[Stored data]
_____

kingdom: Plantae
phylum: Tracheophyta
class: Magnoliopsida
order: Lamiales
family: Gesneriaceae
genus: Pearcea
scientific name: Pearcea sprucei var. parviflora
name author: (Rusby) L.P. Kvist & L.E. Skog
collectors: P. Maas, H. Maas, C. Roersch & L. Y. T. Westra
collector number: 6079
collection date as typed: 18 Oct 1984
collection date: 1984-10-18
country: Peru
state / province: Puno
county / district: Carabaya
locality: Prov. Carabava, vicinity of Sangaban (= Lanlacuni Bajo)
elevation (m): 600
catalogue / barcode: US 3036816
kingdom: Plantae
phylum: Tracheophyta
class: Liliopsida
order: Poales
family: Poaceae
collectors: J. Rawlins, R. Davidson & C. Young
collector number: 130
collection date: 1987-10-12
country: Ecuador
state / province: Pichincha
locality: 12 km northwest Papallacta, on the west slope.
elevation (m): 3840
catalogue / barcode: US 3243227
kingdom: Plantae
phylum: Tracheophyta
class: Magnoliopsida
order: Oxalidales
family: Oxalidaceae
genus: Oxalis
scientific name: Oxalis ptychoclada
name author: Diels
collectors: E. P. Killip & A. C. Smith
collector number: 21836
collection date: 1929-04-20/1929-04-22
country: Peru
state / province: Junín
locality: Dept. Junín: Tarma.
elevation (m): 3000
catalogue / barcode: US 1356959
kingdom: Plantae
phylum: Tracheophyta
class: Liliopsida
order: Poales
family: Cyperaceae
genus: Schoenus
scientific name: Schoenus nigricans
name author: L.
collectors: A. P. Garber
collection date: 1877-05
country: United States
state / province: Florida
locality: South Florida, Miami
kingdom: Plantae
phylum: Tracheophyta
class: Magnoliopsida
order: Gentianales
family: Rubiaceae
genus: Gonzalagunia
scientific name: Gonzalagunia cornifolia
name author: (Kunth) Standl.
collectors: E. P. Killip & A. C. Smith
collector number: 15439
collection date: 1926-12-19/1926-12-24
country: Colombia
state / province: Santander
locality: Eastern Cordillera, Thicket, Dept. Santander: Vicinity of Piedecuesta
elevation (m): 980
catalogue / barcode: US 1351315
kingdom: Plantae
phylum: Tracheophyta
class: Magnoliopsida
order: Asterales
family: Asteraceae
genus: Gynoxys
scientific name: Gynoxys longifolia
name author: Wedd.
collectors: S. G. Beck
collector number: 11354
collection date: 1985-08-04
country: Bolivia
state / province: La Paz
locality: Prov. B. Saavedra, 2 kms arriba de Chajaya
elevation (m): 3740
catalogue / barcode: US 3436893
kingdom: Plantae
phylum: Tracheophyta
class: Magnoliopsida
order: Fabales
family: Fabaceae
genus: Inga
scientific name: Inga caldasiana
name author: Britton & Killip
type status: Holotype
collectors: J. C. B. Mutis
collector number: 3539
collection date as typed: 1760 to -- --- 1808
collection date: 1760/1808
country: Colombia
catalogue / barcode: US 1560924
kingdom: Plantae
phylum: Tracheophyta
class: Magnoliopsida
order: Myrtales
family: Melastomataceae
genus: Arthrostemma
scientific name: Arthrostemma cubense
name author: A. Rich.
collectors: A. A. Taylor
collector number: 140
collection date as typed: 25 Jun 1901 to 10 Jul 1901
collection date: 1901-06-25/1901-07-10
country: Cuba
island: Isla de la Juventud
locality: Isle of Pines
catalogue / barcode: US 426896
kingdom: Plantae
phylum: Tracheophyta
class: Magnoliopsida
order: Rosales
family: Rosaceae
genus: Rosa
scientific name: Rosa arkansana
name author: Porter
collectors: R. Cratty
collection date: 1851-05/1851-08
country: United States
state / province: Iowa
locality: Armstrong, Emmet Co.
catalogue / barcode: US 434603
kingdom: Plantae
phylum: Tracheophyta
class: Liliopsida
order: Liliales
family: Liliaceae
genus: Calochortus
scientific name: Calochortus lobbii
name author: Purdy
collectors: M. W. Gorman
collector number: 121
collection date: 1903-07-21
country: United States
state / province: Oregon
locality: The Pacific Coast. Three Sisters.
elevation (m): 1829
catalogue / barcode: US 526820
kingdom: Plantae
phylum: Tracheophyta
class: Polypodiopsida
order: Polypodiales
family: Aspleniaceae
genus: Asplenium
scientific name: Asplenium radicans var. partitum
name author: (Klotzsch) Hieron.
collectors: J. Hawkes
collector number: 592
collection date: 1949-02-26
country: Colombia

_____

Can you return all of the data above, line for line and unchanged?

kingdom: Plantae
phylum: Tracheophyta
class: Magnoliopsida
order: Lamiales
family: Gesneriaceae
genus: Pearcea
scientific name: Pearcea sprucei var. parviflora
name author: (Rusby) L.P. Kvist & L.E. Skog
collectors: P. Maas, H. Maas, C. Roersch & L. Y. T. Westra
collector number: 6079
collection date as typed: 18 Oct 1984
collection date: 1984-10-18
country: Peru
state / province: Puno
county / district: Carabaya
locality: Prov. Carabava, vicinity of Sangaban (= Lanlacuni Bajo)
elevation (m): 600
catalogue / barcode: US 3036816
kingdom: Plantae
phylum: Tracheophyta
class: Liliopsida
order: Poales
family: Poaceae
collectors: J. Rawlins, R. Davidson & C. Young
collector number: 130
collection date: 1987-10-12
country: Ecuador
state / province: Pichincha
locality: 12 km northwest Papallacta, on the west slope.
elevation (m): 3840
catalogue / barcode: US 3243227
kingdom: Plantae
phylum: Tracheophyta
class: Magnoliopsida
order: Oxalidales
family: Oxalidaceae
genus: Oxalis
scientific name: Oxalis ptychoclada
name author: Diels
collectors: E. P. Killip & A. C. Smith
collector number: 21836
collection date: 1929-04-20/1929-04-22
country: Peru
state / province: Junín
locality: Dept. Junín: Tarma.
elevation (m): 3000
catalogue / barcode: US 1356959
kingdom: Plantae
phylum: Tracheophyta
class: Liliopsida
order: Poales
family: Cyperaceae
genus: Schoenus
scientific name: Schoenus nigricans
name author: L.
collectors: A. P. Garber
collection date: 1877-05
country: United States
state / province: Florida
locality: South Florida, Miami
kingdom: Plantae
phylum: Tracheophyta
class: Magnoliopsida
order: Gentianales
family: Rubiaceae
genus: Gonzalagunia
scientific name: Gonzalagunia cornifolia
name author: (Kunth) Standl.
collectors: E. P. Killip & A. C. Smith
collector number: 15439
collection date: 1926-12-19/1926-12-24
country: Colombia
state / province: Santander
locality: Eastern Cordillera, Thicket, Dept. Santander: Vicinity of Piedecuesta
elevation (m): 980
catalogue / barcode: US 1351315
kingdom: Plantae
phylum: Tracheophyta
class: Magnoliopsida
order: Asterales
family: Asteraceae
genus: Gynoxys
scientific name: Gynoxys longifolia
name author: Wedd.
collectors: S. G. Beck
collector number: 11354
collection date: 1985-08-04
country: Bolivia
state / province: La Paz
locality: Prov. B. Saavedra, 2 kms arriba de Chajaya
elevation (m): 3740
catalogue / barcode: US 3436893
kingdom: Plantae
phylum: Tracheophyta
class: Magnoliopsida
order: Fabales
family: Fabaceae
genus: Inga
scientific name: Inga caldasiana
name author: Britton & Killip
type status: Holotype
collectors: J. C. B. Mutis
collector number: 3539
collection date as typed: 1760 to -- --- 1808
collection date: 1760/1808
country: Colombia
catalogue / barcode: US 1560924
kingdom: Plantae
phylum: Tracheophyta
class: Magnoliopsida
order: Myrtales
family: Melastomataceae
genus: Arthrostemma
scientific name: Arthrostemma cubense
name author: A. Rich.
collectors: A. A. Taylor
collector number: 140
collection date as typed: 25 Jun 1901 to 10 Jul 1901
collection date: 1901-06-25/1901-07-10
country: Cuba
island: Isla de la Juventud
locality: Isle of Pines
catalogue / barcode: US 426896
kingdom: Plantae
phylum: Tracheophyta
class: Magnoliopsida
order: Rosales
family: Rosaceae
genus: Rosa
scientific name: Rosa arkansana
name author: Porter
collectors: R. Cratty
collection date: 1851-05/1851-08
country: United States
state / province: Iowa
locality: Armstrong, Emmet Co.
catalogue / barcode: US 434603
kingdom: Plantae
phylum: Tracheophyta
class: Liliopsida
order: Liliales
family: Liliaceae
genus: Calochortus
scientific name: Calochortus lobbii
name author: Purdy
collectors: M. W. Gorman
collector number: 121
collection date: 1903-07-21
country: United States
state / province: Oregon
locality: The Pacific Coast. Three Sisters.
elevation (m): 1829
catalogue / barcode: US 526820
kingdom: Plantae
phylum: Tracheophyta
class: Polypodiopsida
order: Polypodiales
family: Aspleniaceae
genus: Asplenium
scientific name: Asplenium radicans var. partitum
name author: (Klotzsch) Hieron.
collectors: J. Hawkes
collector number: 592
collection date: 1949-02-26
country: Colombia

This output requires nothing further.